Claire inspiró y expiró un par de veces y recogió su bolso de manera digna.
—Hasta mañana, Sam. Me alegra verte animada.
Samantha se quedó pensativa viendo cómo Claire cerraba la puerta. Otra intervención más de Pepe y se quedaba sin amiga.
¿Y ahora qué?
Se quedó mirando el diario abandonado sobre la mesa y empezó a pensar que quizá podría serle útil para calzar alguna mesa, porque para escribir en él, ni muerta.
«¿Cómo se empezaban “esas” cosas? ¿Con un “Querido diario”? ¿O un “Cuaderno de bitácora. Día decimosegundo del mes quinto del año de nuestro señor MMXVI”?». Aquellos pensamientos le hicieron sonreír. «Quizá sería más apropiado un “Queridos Reyes Magos”».
Lo sostuvo un momento entre los dedos para observarlo mejor.

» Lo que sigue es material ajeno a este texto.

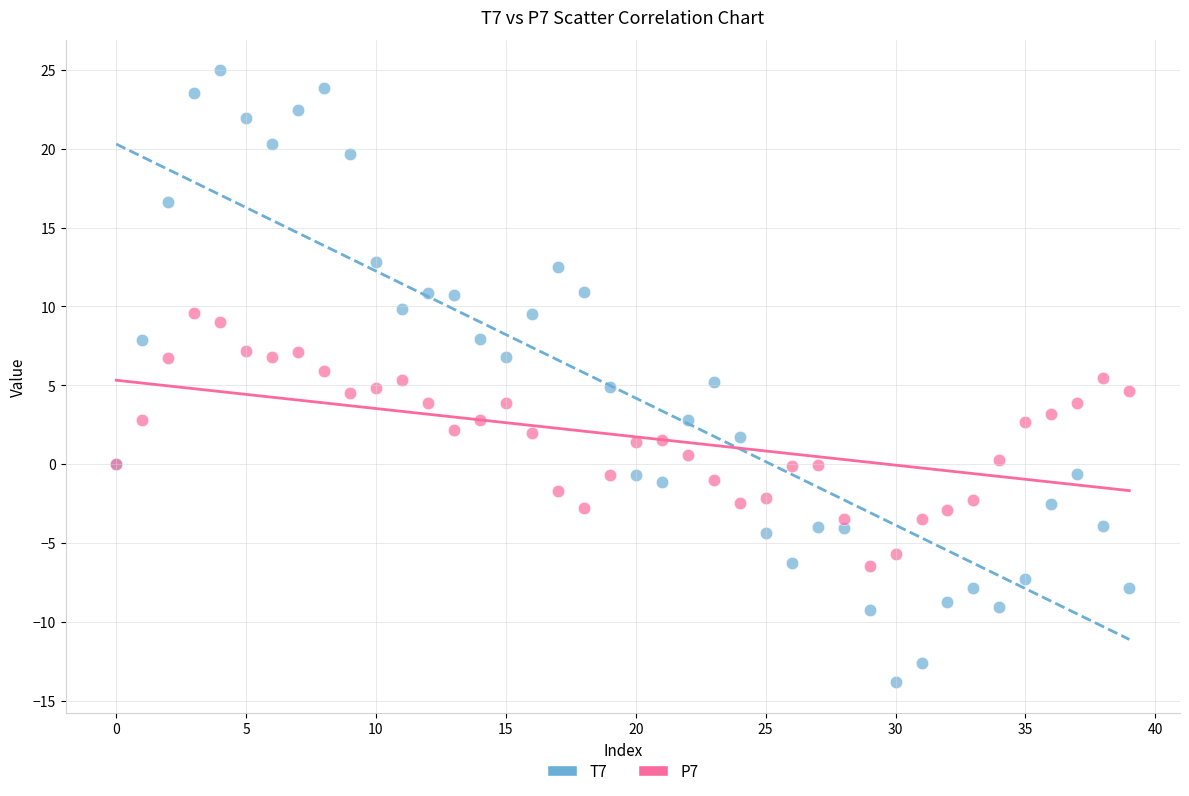

Which series has the largest Y range (max minus min)?

T7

Ella le daba importancia a la armonía de su hogar y aquello era un atentado contra el buen gusto; parecía mentira que lo hubiese comprado Claire. La fabulosa y chic Claire. Además, ese tipo de cosas eran para adolescentes en plena ebullición hormonal y ella estaba a punto de cumplir veintinueve.
«¿Cómo se le ha podido ocurrir comprarme algo así?», pensó mientras lo volvía a dejar sobre la mesa.
Desde luego, vaya ideas tenía su querida vecina.
2 de mayo. Querido diario:
Pensé que no ibas a servirme para nada, pero creo que serás un magnífico libro de reclamaciones. A quien no le guste gruñir, quejarse y protestar, que levante la mano. ¿Nadie? Perfecto.
Mi turno.
Llevo día y medio encerrada entre estas cuatro paredes y ya estoy harta. Harta de que cualquier cosa que intento hacer me suponga un esfuerzo enorme porque parezco un barco que arrastra el ancla. Simplemente dormir fue una odisea y ducharme otra, no te digo más.
Además, estoy cansada de estar sola y hablarle a las paredes. Sí, mis vecinos se pasan de cuando en cuando, de eso no tengo queja, pero Pepe me tiene abandonada. Seguro que está repantingado sobre mi cama aprovechando que no puedo usarla.
La verdad es que podría llamar a mi madre para que viniera a hacerme compañía, pero estoy convencida de que entonces suplicaría por una pizca de intimidad. Es o blanco o negro, nada de matices de gris.
Empieza a dolerme la tripa y es que no paro de comer guarrerías. Es verdad que no me vendría mal coger unos cuantos kilos, pero a este paso, además de ponerme como un cerdito de esos que preparan para la matanza, voy a destrozarme el estómago.
En fin, que estoy harta, harta y harta.
¿Cómo voy a soportar esto un mes? ¡Quiero que me lo quiten ya! Y volver a mi rutina, a mi trabajo anodino cogiendo las llamadas y dando la bienvenida a los clientes de la clínica (digo yo que será anodino, la verdad es que no tuve tiempo de comprobarlo), a pasear por El Retiro y visitar museos, a ir de tiendas…
Fin de las quejas. Ya me siento mejor.